Source document:
------------

Okay, let's go ahead and get this out of the way: We are spoiled, whiny, tenderfoot, prima donna deplorables. No one reading this post could arrive at any other conclusion, based on what will be my sniveling account of how hot it is here in St. George. Furthermore, this post may get the prize for being off-the-rails silly. I think it's because of the heat, but sometimes I just feel like writing something for fun.
Here's the strange part: I knew it was going to be hot before we headed down I-15 to get here. I assure you that my faculties have not yet deteriorated to a point where looking at a high in St. George of 105 degrees on Weather Bug doesn't enable me to associate that with a certain level of potential human discomfort. Yet there we went, undeterred, as though I were thumbing my nose at silly little things like, well, facts.
In this case, my discomfort level when we arrived at St. George and I descended the steps from Phannie's air conditioned cockpit led me to believe that, somehow, I had flatlined at the very moment I opened the door and, having perished, stepped squarely into the afterlife which, to my surprise, turned out to be hell! I must tell you that this was not the outcome I had in mind as my exit strategy.

------------

Exercise data:

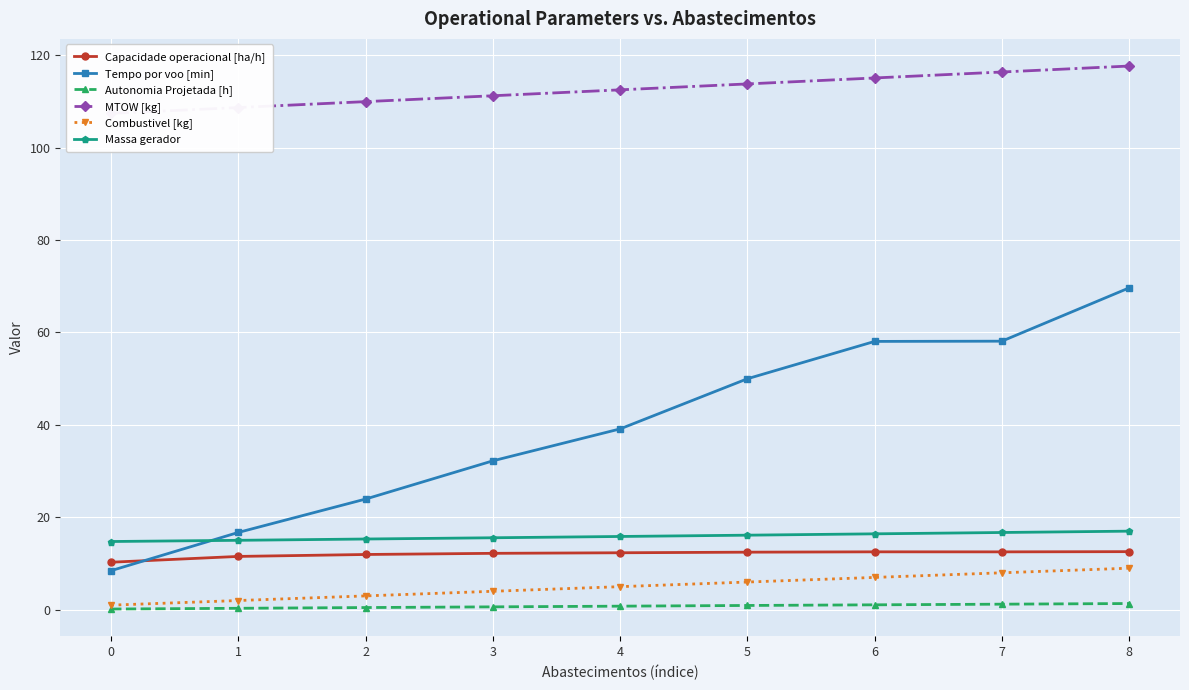

At 3, list the series in order from largest to smallest.

MTOW [kg], Tempo por voo [min], Massa gerador, Capacidade operacional [ha/h], Combustivel [kg], Autonomia Projetada [h]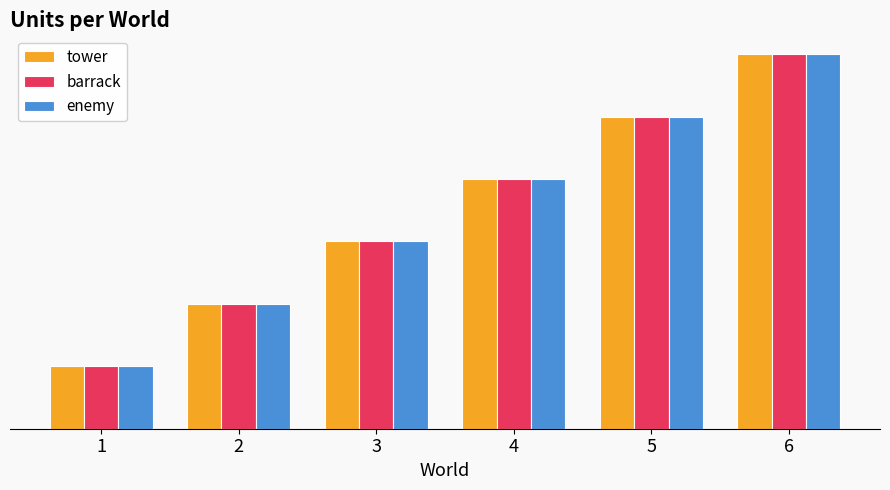

What are all the series names shown in the legend?

tower, barrack, enemy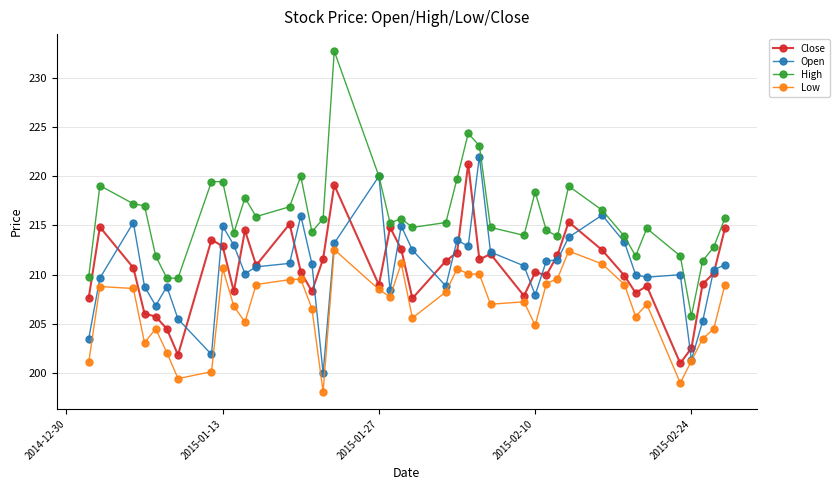

Which series has the largest range (max minus min)?

High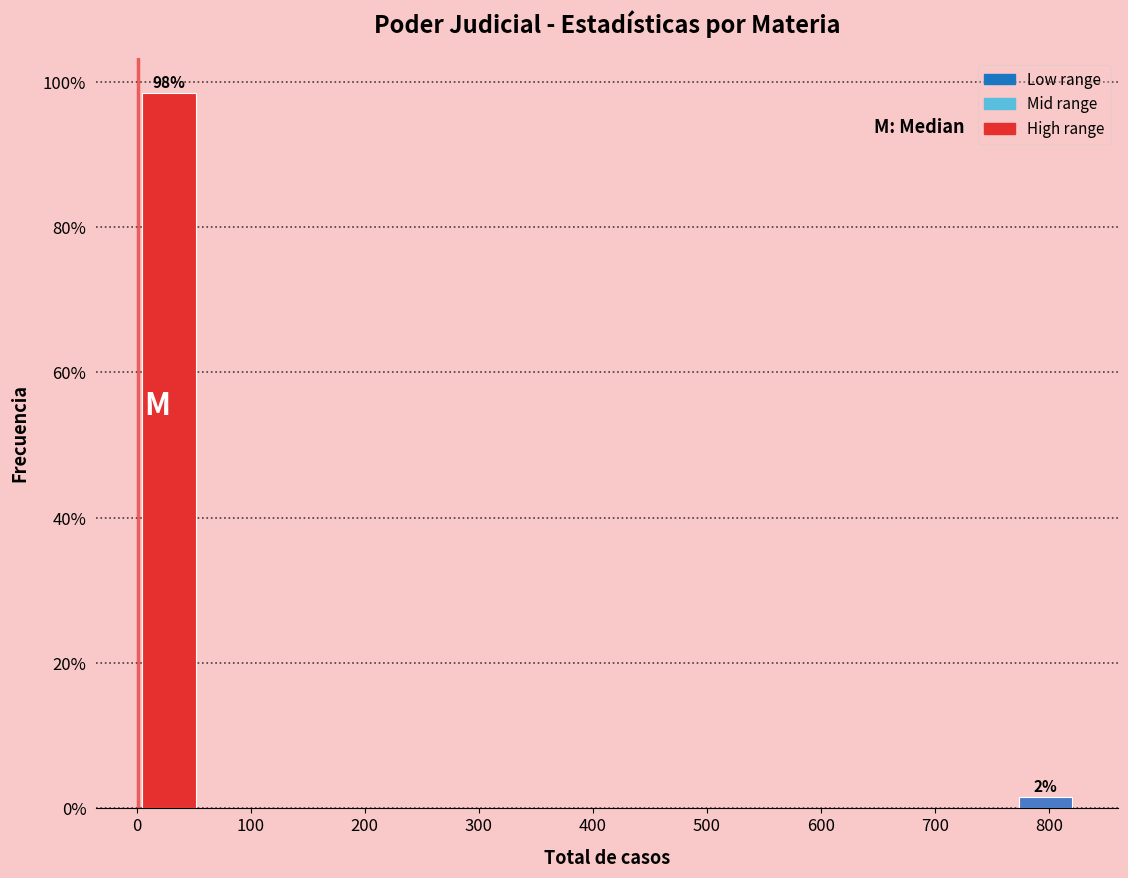

Which range on the x-axis has the tallest bar?

0 to 60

------------

Rewrite the post about the St. George heat, starting with "Okay, let's go" and going on through "something for fun.", with "whimpering" in place of "sniveling".

Okay, let's go ahead and get this out of the way: We are spoiled, whiny, tenderfoot, prima donna deplorables. No one reading this post could arrive at any other conclusion, based on what will be my whimpering account of how hot it is here in St. George. Furthermore, this post may get the prize for being off-the-rails silly. I think it's because of the heat, but sometimes I just feel like writing something for fun.